== EXERCISE DIRECTIONS ==
Everything from the line containing "vislumbrado principalmente a" through the final line of the listing below should be given again, word for word, and nothing else.

== INFORMATION ==
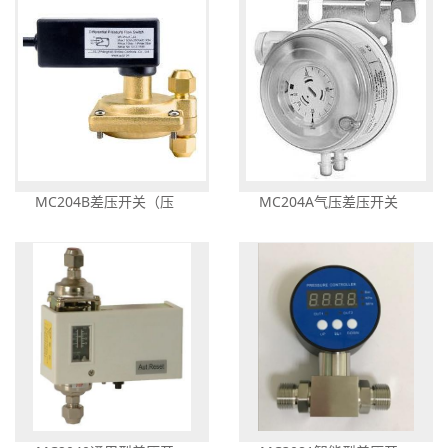
MC204B差压开关（压
MC204A气压差压开关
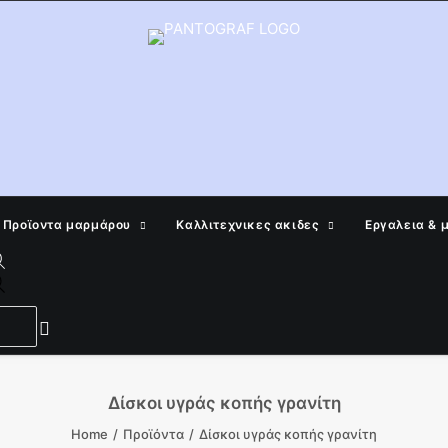
Προϊοντα μαρμάρου
Καλλιτεχνικες ακιδες
Εργαλεια & 
Products
search
Δίσκοι υγράς κοπής γρανίτη
Home
Προϊόντα
Δίσκοι υγράς κοπής γρανίτη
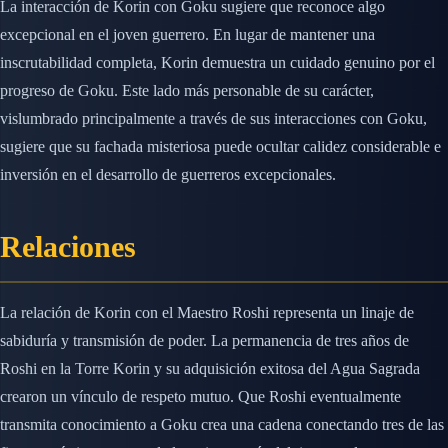
La interacción de Korin con Goku sugiere que reconoce algo
excepcional en el joven guerrero. En lugar de mantener una
inscrutabilidad completa, Korin demuestra un cuidado genuino por el
progreso de Goku. Este lado más personable de su carácter,
vislumbrado principalmente a través de sus interacciones con Goku,
sugiere que su fachada misteriosa puede ocultar calidez considerable e
inversión en el desarrollo de guerreros excepcionales.
Relaciones
La relación de Korin con el Maestro Roshi representa un linaje de
sabiduría y transmisión de poder. La permanencia de tres años de
Roshi en la Torre Korin y su adquisición exitosa del Agua Sagrada
crearon un vínculo de respeto mutuo. Que Roshi eventualmente
transmita conocimiento a Goku crea una cadena conectando tres de las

== PROBLEM SOLUTION ==
vislumbrado principalmente a través de sus interacciones con Goku,
sugiere que su fachada misteriosa puede ocultar calidez considerable e
inversión en el desarrollo de guerreros excepcionales.
Relaciones
La relación de Korin con el Maestro Roshi representa un linaje de
sabiduría y transmisión de poder. La permanencia de tres años de
Roshi en la Torre Korin y su adquisición exitosa del Agua Sagrada
crearon un vínculo de respeto mutuo. Que Roshi eventualmente
transmita conocimiento a Goku crea una cadena conectando tres de las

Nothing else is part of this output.